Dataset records
▼

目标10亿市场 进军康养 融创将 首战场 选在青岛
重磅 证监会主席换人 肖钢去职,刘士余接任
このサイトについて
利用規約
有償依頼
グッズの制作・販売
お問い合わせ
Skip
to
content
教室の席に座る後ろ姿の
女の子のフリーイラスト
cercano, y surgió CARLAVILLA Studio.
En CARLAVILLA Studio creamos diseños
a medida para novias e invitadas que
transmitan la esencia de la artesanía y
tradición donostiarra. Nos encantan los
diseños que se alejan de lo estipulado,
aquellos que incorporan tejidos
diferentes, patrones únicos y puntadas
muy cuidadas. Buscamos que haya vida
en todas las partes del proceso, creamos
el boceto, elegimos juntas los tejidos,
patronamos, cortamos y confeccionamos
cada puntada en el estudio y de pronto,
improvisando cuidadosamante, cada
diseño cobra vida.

▲
▼

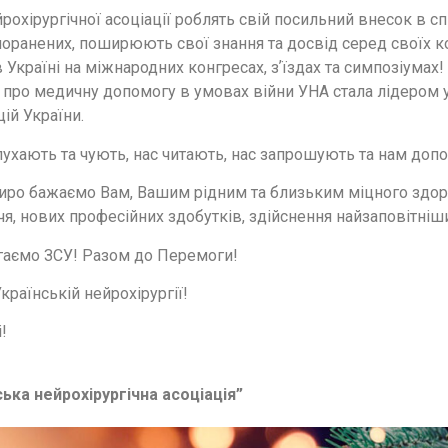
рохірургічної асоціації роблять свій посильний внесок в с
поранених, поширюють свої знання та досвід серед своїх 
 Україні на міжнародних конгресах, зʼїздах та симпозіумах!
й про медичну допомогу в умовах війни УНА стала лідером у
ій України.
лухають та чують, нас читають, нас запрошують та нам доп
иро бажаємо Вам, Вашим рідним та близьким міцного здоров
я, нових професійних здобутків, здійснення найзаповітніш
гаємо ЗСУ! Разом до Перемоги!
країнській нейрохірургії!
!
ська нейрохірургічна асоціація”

▲

**What to work on:** Retype the listing exactly, from the line with "目标10亿市场 进军康养 融创将 首战场 选在青岛" up to and including the line with "diseño cobra vida.".

**Solution to this problem:**
目标10亿市场 进军康养 融创将 首战场 选在青岛
重磅 证监会主席换人 肖钢去职,刘士余接任
このサイトについて
利用規約
有償依頼
グッズの制作・販売
お問い合わせ
Skip
to
content
教室の席に座る後ろ姿の
女の子のフリーイラスト
cercano, y surgió CARLAVILLA Studio.
En CARLAVILLA Studio creamos diseños
a medida para novias e invitadas que
transmitan la esencia de la artesanía y
tradición donostiarra. Nos encantan los
diseños que se alejan de lo estipulado,
aquellos que incorporan tejidos
diferentes, patrones únicos y puntadas
muy cuidadas. Buscamos que haya vida
en todas las partes del proceso, creamos
el boceto, elegimos juntas los tejidos,
patronamos, cortamos y confeccionamos
cada puntada en el estudio y de pronto,
improvisando cuidadosamante, cada
diseño cobra vida.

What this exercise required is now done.